As with any other emerging technology or market, the cryptocurrency space has seen a large number of failed projects and scams over the past several years.
However, according to Evans, if investors focus on the failed projects and fraudulent operations in the exponentially growing cryptocurrency sector, it would be like dismissing the internet in 1999 based on the lack of progress of Usenet, Cuecat, and Boo.com.
“Crypto today has a lot in common with both the internet in 1993 and the internet in 1999. Huge potential with few of the use cases invented yet, combined with froth, scams and delusion. This makes it easier to dismiss. But dismissing crypto as a useless scam is much like looking at Usenet, Cuecat and Boo.com and dismissing the internet. It mistakes applications for the enabling layer.”
Emerging Technology is Disguised as Inferior Technology
Crypto today has a lot in common with both the internet in 1993 and the internet in 1999. Huge potential with few of the use cases invented yet, combined with froth, scams and delusion. This makes it easier to dismiss (“useless AND a scam!”).
— Benedict Evans (@benedictevans) October 29, 2018
Previously, Ben Horowitz, a legendary venture capital investor and the co-founder of A16Z, emphasized that one deceptive aspect about emerging technologies like crypto and mobile phones is that in the beginning, emerging technologies seem significantly inferior to existing technologies.
Hence, due to the discrepancy in efficiency and practicality between emerging technologies and existing solutions, it is easier to dismiss newly created technologies on the premise that they are dominated scams.

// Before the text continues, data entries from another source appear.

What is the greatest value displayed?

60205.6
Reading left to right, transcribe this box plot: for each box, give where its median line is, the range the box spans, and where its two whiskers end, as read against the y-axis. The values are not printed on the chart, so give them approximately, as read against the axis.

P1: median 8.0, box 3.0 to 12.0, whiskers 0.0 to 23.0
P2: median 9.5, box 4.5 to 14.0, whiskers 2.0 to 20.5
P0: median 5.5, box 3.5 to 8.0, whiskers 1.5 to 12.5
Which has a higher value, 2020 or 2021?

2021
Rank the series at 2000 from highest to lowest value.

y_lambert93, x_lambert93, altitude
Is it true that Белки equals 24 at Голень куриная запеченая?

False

In a new market, investors often try to rush in to invest in every new project to catch the bubble. Several cryptocurrency projects reached multi-billion dollar valuations in late 2017 as the valuation of the cryptocurrency market reached $800 billion.

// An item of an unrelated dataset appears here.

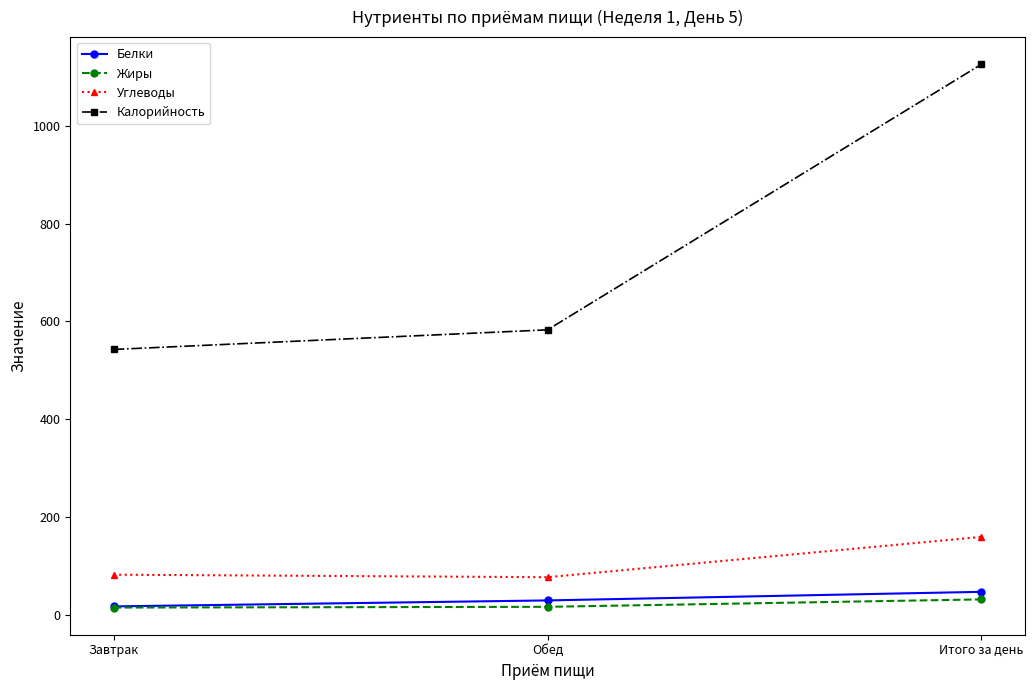

The value of Углеводы at Обед is 77.2. True or false?

True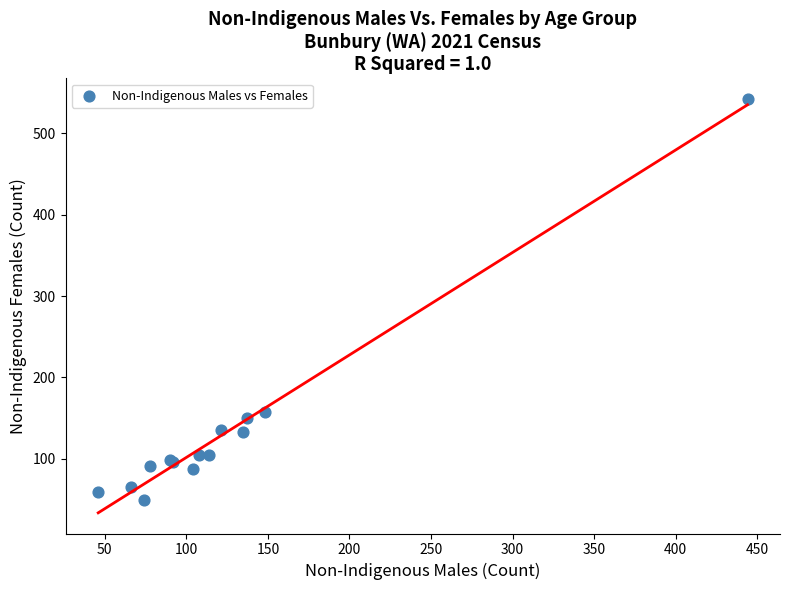

What Y value in the scatter plot is closest to 295?

157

But, Evans explained that as the market matures, more mainstream use cases will emerge, and technologies employed by projects in the sector will drastically improve.
“Looking at crypto and only seeing the scams is like looking at the internet in 1999 and only seeing the bubble. Looking at crypto and seeing no use cases is like looking at the internet in 1993, when the web was 3% of traffic,” said Evans.
In regards to the popular argument against cryptocurrencies that they have no clear use case, Evans stated that in 1993, there was not a sufficient reason for a mainstream use to utilize the internet.
The difference between crypto in 2018 and the internet in 1993 is that cryptocurrencies already have several use cases that surpass the efficiency of legacy systems.
For instance, as a cross-border payment method, it is substantially cheaper to send a Bitcoin payment than rely on banking systems, as seen in the settlement of $194 million worth of Bitcoin with a $0.1 fee.
“OK: no mainstream use cases. There was no reason for any normal person to use the internet in 1993, which was why no normal person did use it, and the thing that changed that, the web, barely existed. We had a capability.”
Crypto is Still in its Infancy
For investors, venture capital firms, and hedge funds, it is easier to dismiss crypto than to understand and recognize its potential in the long-term to operate as a consensus currency and a global supercomputer.
But, if crypto does achieve mainstream adoption, investors that did not consider the potential of the technology will be left out, as seen in the case of the internet in 1999.